### TASK TO COMPLETE
Each entry that follows is to be copied exactly, minus any pictures.

►

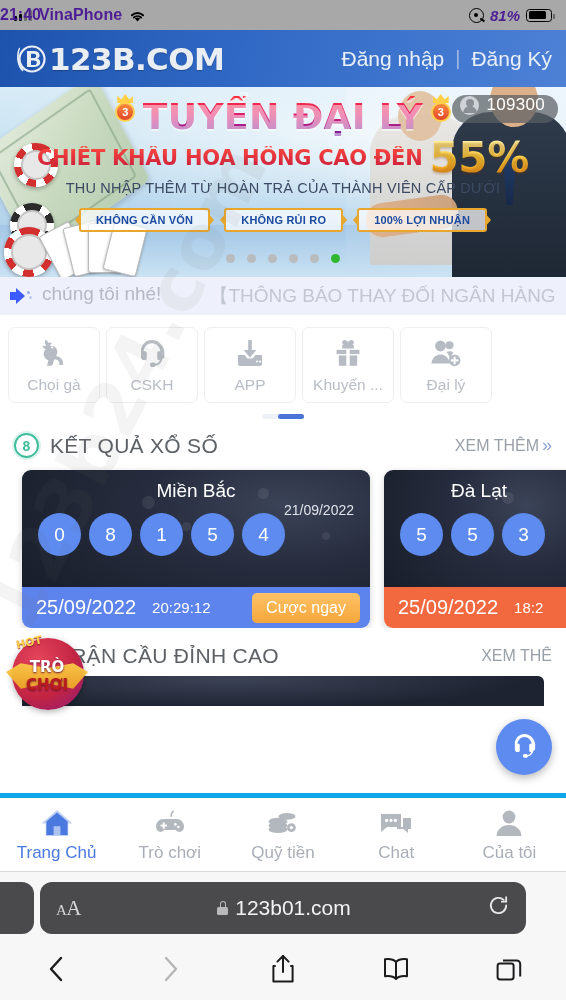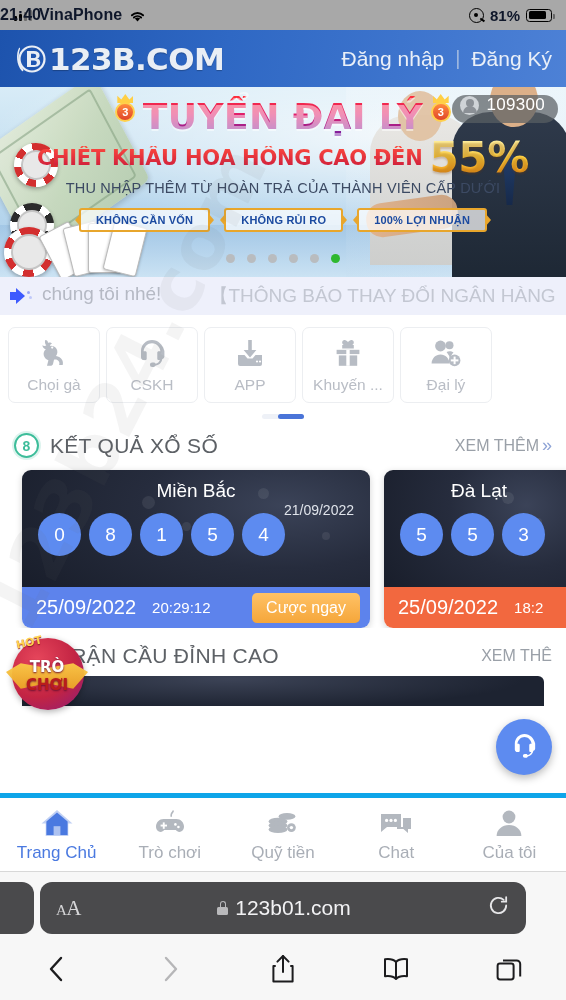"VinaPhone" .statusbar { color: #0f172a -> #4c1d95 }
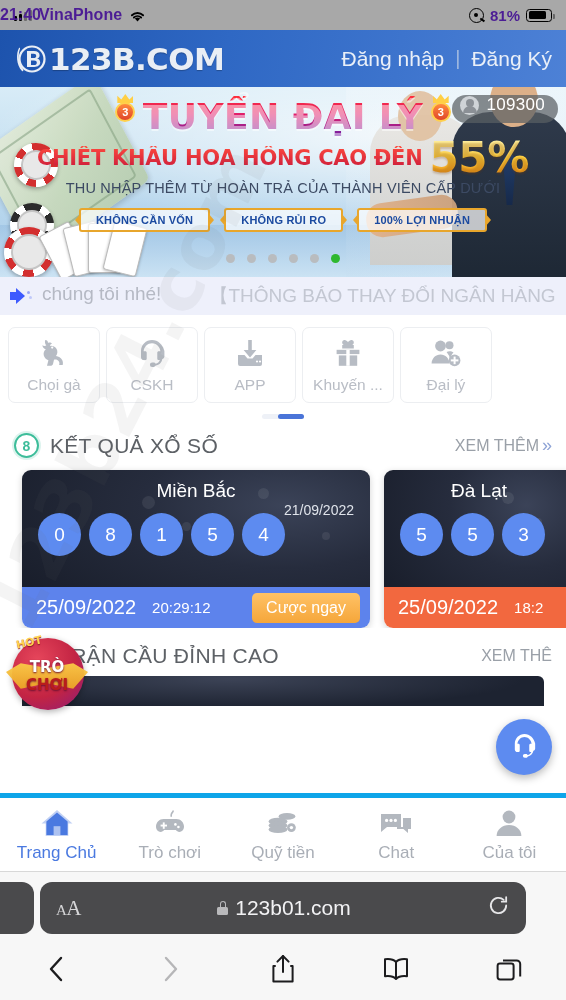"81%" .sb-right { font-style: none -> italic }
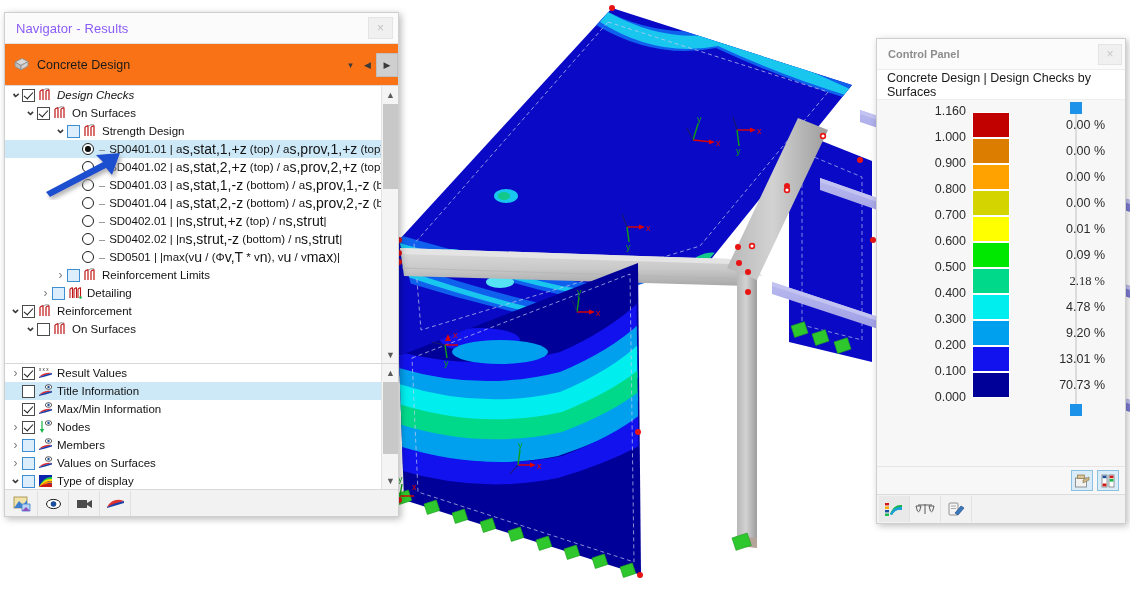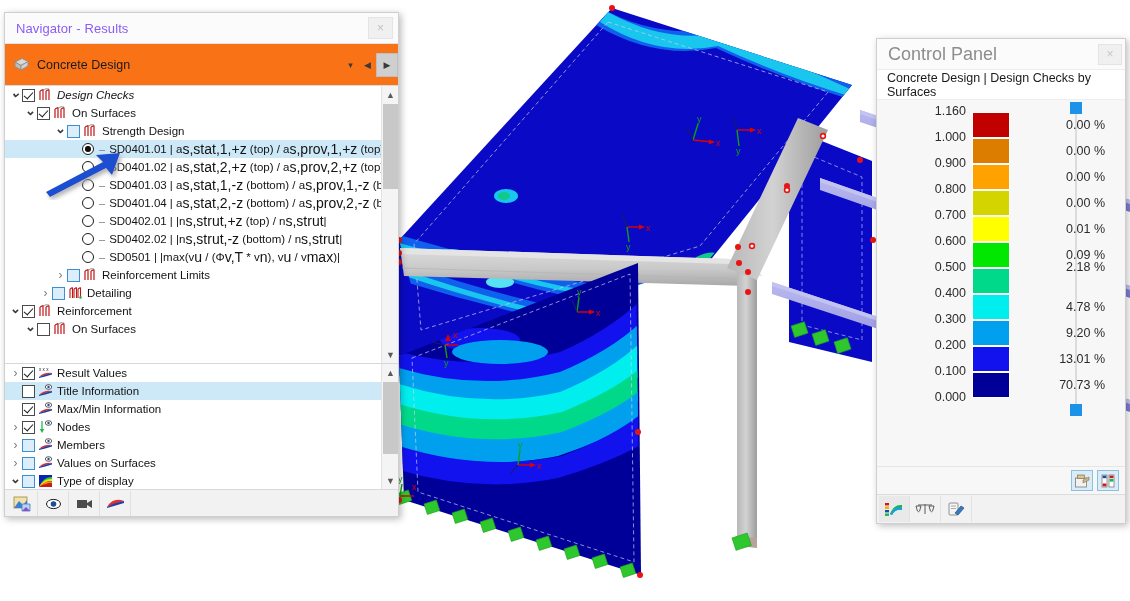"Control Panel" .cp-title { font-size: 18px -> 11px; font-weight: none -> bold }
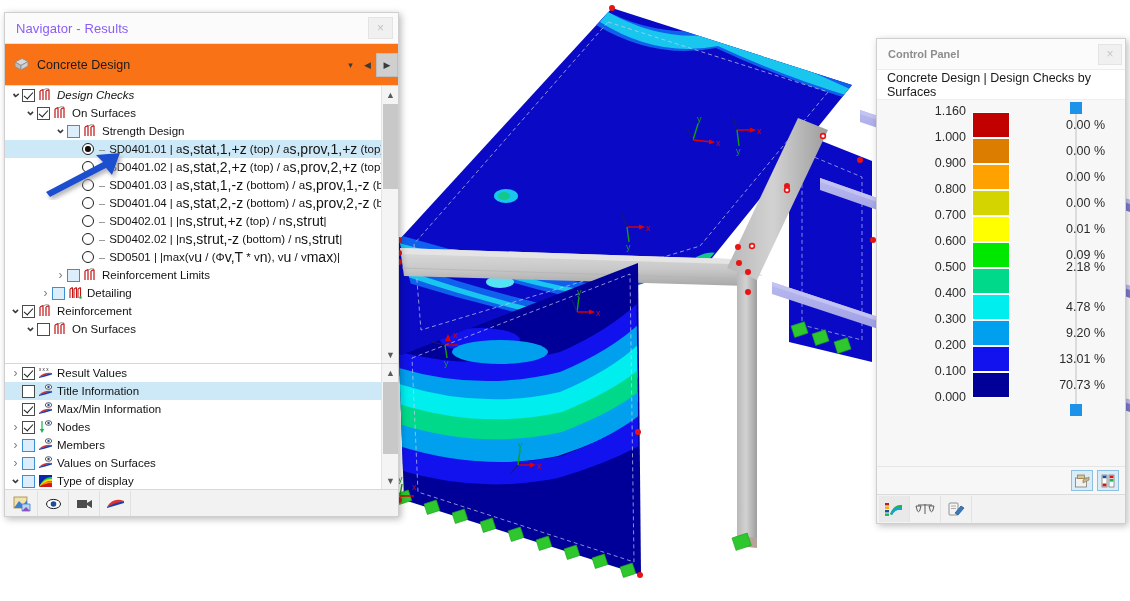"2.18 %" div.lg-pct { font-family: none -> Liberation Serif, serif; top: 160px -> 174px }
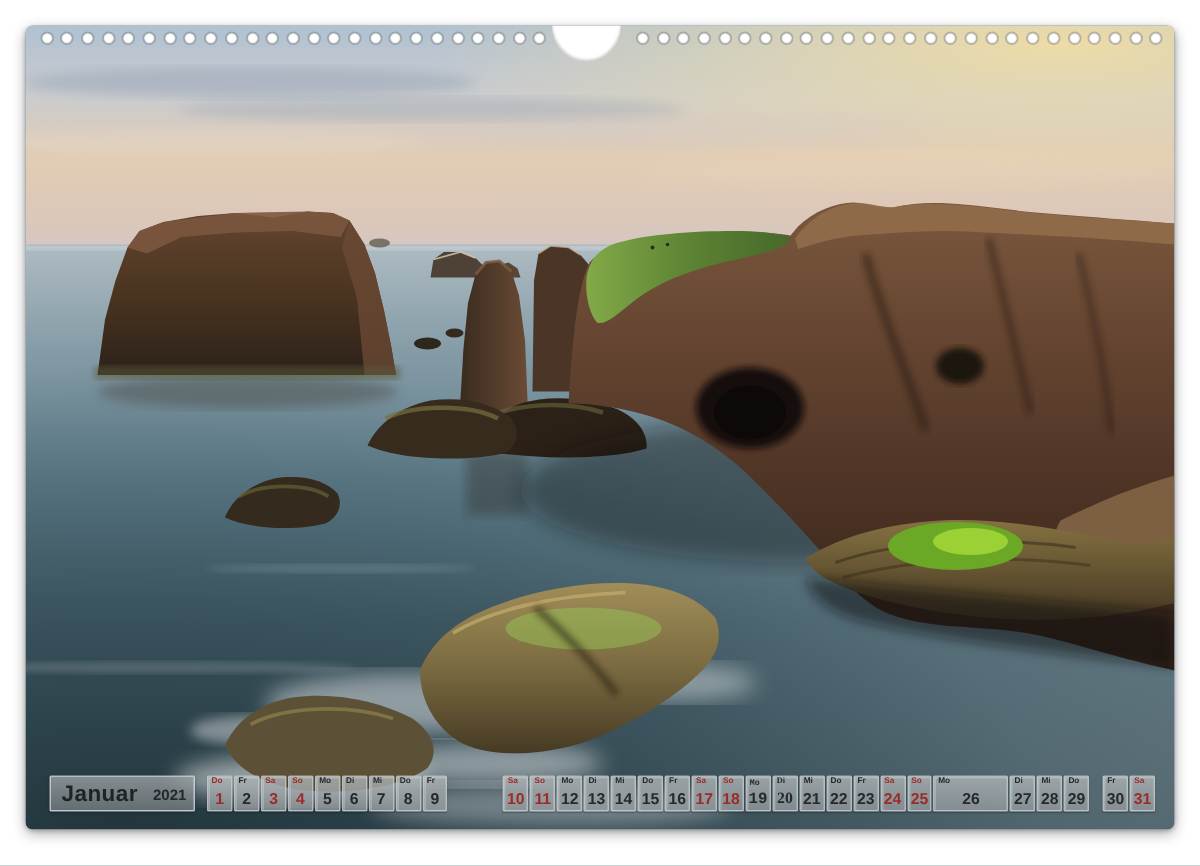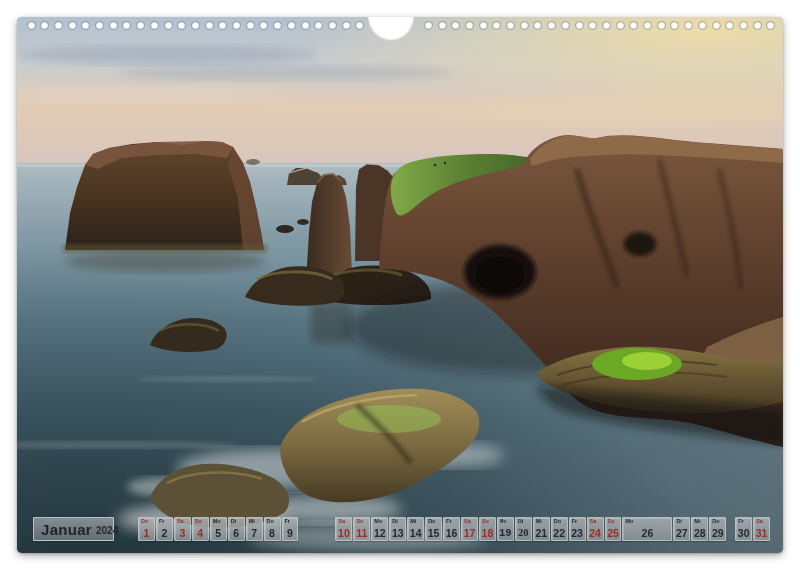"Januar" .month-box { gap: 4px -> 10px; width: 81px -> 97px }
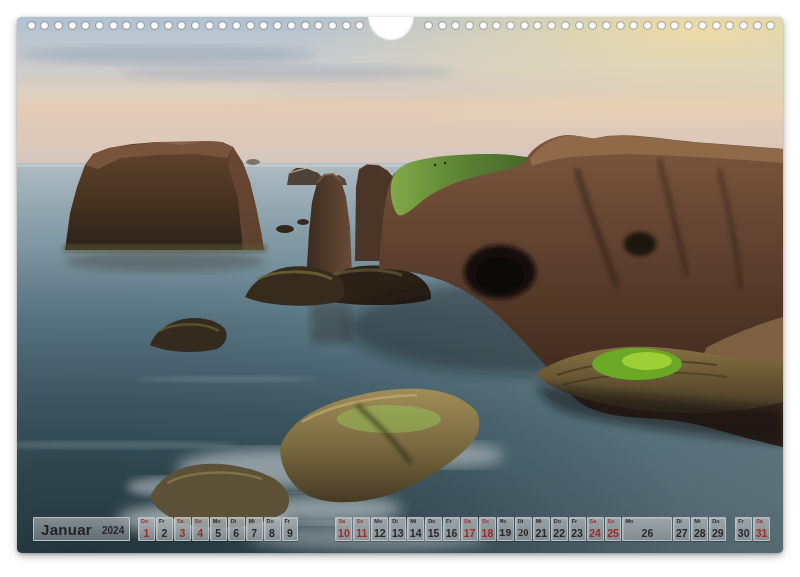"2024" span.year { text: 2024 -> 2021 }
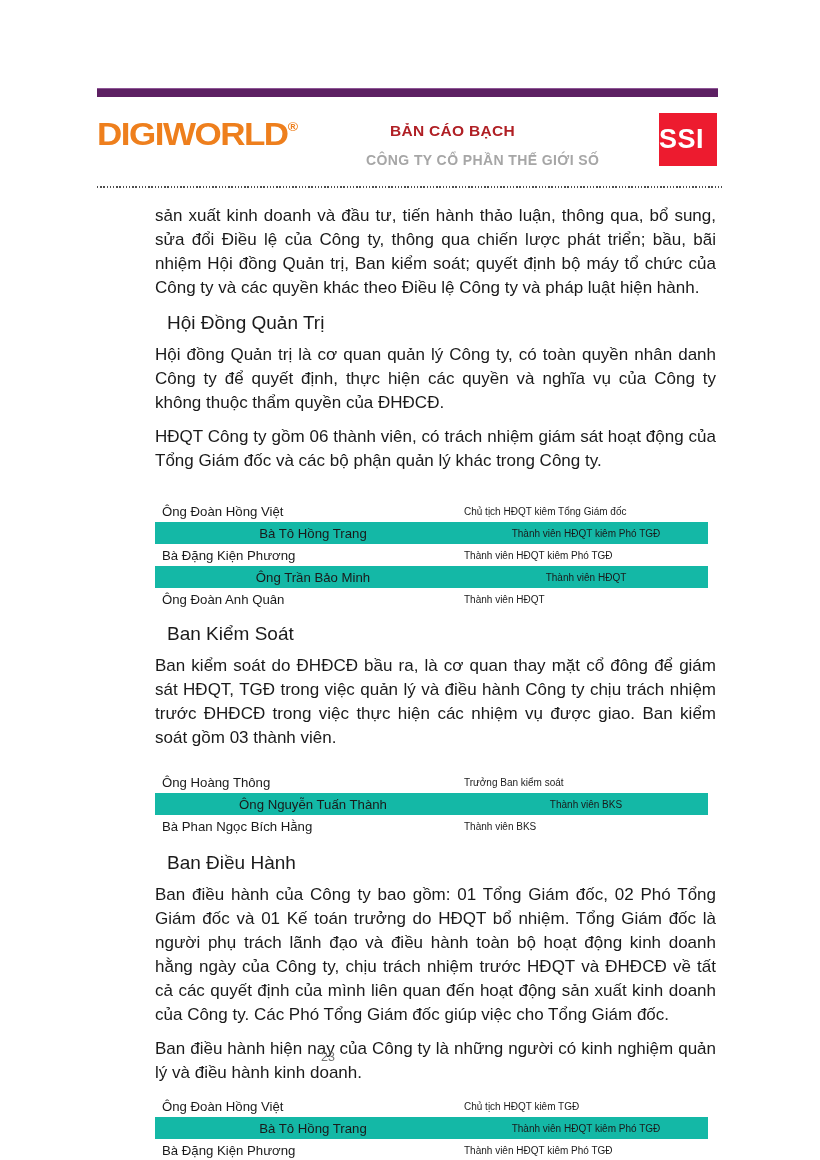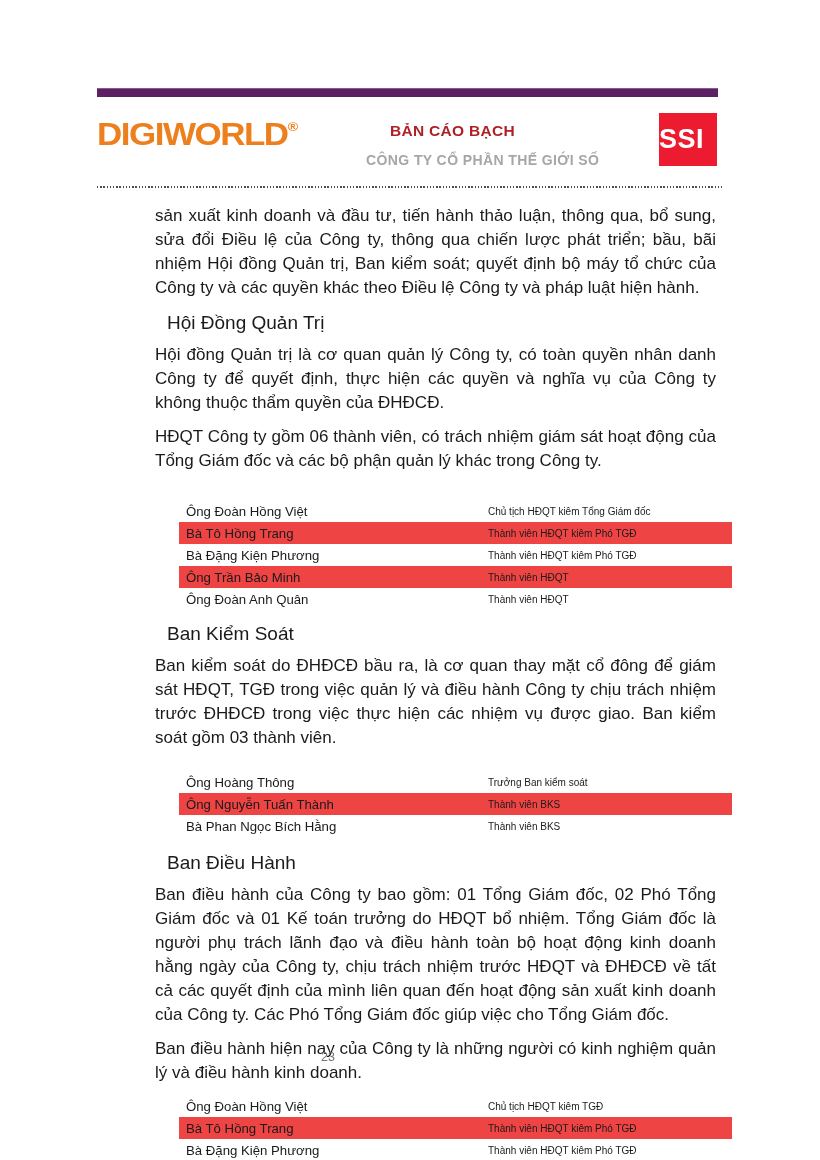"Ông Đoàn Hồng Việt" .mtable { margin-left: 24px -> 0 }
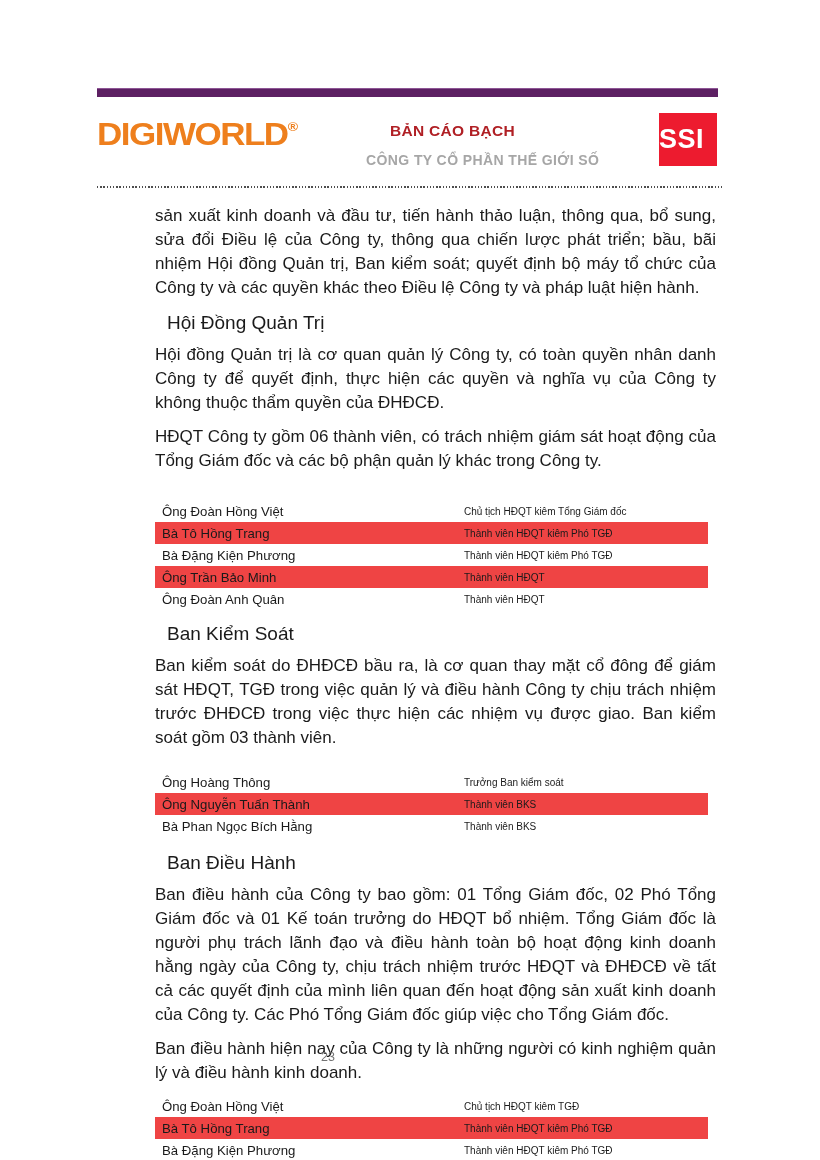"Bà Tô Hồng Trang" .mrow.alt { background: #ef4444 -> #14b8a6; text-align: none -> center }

◄

### TASK RESULT
"VinaPhone" .statusbar { color: #0f172a -> #4c1d95 }
"81%" .sb-right { font-style: none -> italic }
"Control Panel" .cp-title { font-size: 18px -> 11px; font-weight: none -> bold }
"2.18 %" div.lg-pct { font-family: none -> Liberation Serif, serif; top: 160px -> 174px }
"Januar" .month-box { gap: 4px -> 10px; width: 81px -> 97px }
"2024" span.year { text: 2024 -> 2021 }
"Ông Đoàn Hồng Việt" .mtable { margin-left: 24px -> 0 }
"Bà Tô Hồng Trang" .mrow.alt { background: #ef4444 -> #14b8a6; text-align: none -> center }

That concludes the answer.